“Is anyone worthy? Is anyone whole? Is anyone able to break the seals and open the scroll?”
The words from the Andrew Peterson song (popularized by Chris Tomlin) run through my head as I hear my pastor remark about the brokenness in the world. I sit in Church, grateful to be surrounded by my brothers and sisters, even as we followed precautions. “No handshaking...wear a mask...keep the rows of seats separated.” We’re still in the shadow of COVID-19, and these requirements which would have seemed absurd three months ago are just part of the deal if we’re going to meet.
Sitting to my right is a man who was unemployed as a result of economic fallout. Behind me, another man who was laid off in a situation with ramifications which affect me and my family. The topic is sensitive.
This particular Sunday arrived at the end of a tragic week. A man had died in an encounter with the police on Monday, and the event rocked our nation to the core. Riots ensue, in the streets, windows and hearts are broken, and the innocent are condemned along with the guilty in acts of senseless violence. Elsewhere, peaceful protests occur, and on social media, a storm of accusations and misconstructions rages between friends and family.
2020, thus far, has been heavy. I haven’t even gotten into the election, which is sure to bring further division and slander across the whole political spectrum. In the midst of it, Christians’ hearts are crying out the most. We are desperate to speak clarity into the racial unrest, and we long to strike the right balance between obeying Christ’s instructions to gather in his name and be sensitive to the dangers of Coronavirus.
The problem is, even believers are coming from a variety of contexts and have a complex array of concerns that define how they look at things. We know that people are suffering under extreme government restrictions in some states, but we don’t want to discount the reasons quarantines were instated in the first place. We hate racial injustice, but also think our outrage and compassion should include the most vulnerable who were affected by the ensuing riots. We fall on different sides, but we know the limitations of our understanding and the sinfulness of our hearts.
We’re tempted to think, to paraphrase Jesus, “Let him who is without sin...come and take the microphone and say the right, most balanced thing.” But then we would all be silent, and that would be disobedient. So we speak, and in a world where sin is responded to by sin so often, we ask, “Is anyone worthy?”
Rewind to the vision in Revelation on which that Andrew Peterson song is based. John, the author, in his vision wept loudly (Revelation 5:4) because no one on heaven or earth was found who was worthy to open the scroll and break its seals. This is not an isolated incident, but a reflection of a reality we see in the world all around us: there is no one worthy, from the highest and purest to the lowest and basest.
No member of the human race is “without sin.” Except one (Hebrews 4:15).
In John’s vision, he is instructed to look at “The Lion of the Tribe of Judah, the Root of David” who “has conquered, so that HE can open the scroll and its seven seals” (Revelation 5:5).
In other words, there is one who is worthy, who has conquered. Revelation seems to forget immediately that this conqueror is a “Lion” because John describes seeing “a Lamb standing, as though it had been slain…” To this Lamb, all of the voices in heaven sing,
“Worthy is the Lamb who was slain, to receive power and wealth and wisdom and might and honor and glory and blessing.” (vs. 12).

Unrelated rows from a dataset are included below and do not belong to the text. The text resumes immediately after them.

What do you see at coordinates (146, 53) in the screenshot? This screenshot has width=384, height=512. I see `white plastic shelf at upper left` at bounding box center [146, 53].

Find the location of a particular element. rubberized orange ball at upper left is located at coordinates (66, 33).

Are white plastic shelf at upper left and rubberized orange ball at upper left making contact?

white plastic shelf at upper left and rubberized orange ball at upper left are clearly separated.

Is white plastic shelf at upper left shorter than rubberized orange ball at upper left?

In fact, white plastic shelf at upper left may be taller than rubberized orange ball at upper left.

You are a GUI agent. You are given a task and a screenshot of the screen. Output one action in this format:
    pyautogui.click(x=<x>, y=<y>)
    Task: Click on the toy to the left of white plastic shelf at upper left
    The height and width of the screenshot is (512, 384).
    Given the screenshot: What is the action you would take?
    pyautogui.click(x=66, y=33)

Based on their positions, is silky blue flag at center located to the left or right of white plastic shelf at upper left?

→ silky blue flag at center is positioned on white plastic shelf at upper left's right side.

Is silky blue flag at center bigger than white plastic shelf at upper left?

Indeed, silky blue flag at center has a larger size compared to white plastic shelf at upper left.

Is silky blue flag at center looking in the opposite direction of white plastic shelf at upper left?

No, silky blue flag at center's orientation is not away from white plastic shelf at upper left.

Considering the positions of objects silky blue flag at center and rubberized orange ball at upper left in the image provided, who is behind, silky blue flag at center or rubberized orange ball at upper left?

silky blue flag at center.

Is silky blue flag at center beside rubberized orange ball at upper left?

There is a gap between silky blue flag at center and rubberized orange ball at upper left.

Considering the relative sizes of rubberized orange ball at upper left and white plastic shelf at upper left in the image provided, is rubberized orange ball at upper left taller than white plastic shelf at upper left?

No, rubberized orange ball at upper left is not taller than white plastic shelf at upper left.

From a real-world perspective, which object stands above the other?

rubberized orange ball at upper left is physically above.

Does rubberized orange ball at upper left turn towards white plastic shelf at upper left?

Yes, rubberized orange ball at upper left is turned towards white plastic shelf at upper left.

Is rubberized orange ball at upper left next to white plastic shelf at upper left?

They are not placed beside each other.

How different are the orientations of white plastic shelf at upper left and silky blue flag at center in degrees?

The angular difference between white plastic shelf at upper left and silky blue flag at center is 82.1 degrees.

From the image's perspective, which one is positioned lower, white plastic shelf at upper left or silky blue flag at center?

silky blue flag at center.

So who is it, who alone is truly worthy? Is He a conquering Lion, or a slain Lamb? Is He a kind Savior, or a righteous Judge? Is He holy God, or pure man? The emphatic answer to these questions is yes. It is Jesus who punishes the wicked, and weeps with those who weep; it is Jesus who knew no sin, but became sin for us; it is Jesus who was wrongly tortured by evil men, and Jesus who will cause wicked men to run and call for the rocks to fall on them to hide them from His gaze. It is Jesus who died, and Jesus who conquered death and lives forever.
Here in 2020, we desperately need to remember that the Lion and the Lamb will one day wipe away all the tears from our eyes. When we see death, we must remember that death will be no more; “neither shall there be mourning, nor crying, nor pain anymore, for the former things [will] pass away” (Revelation 21:4). We can have hope when everything seems hopeless.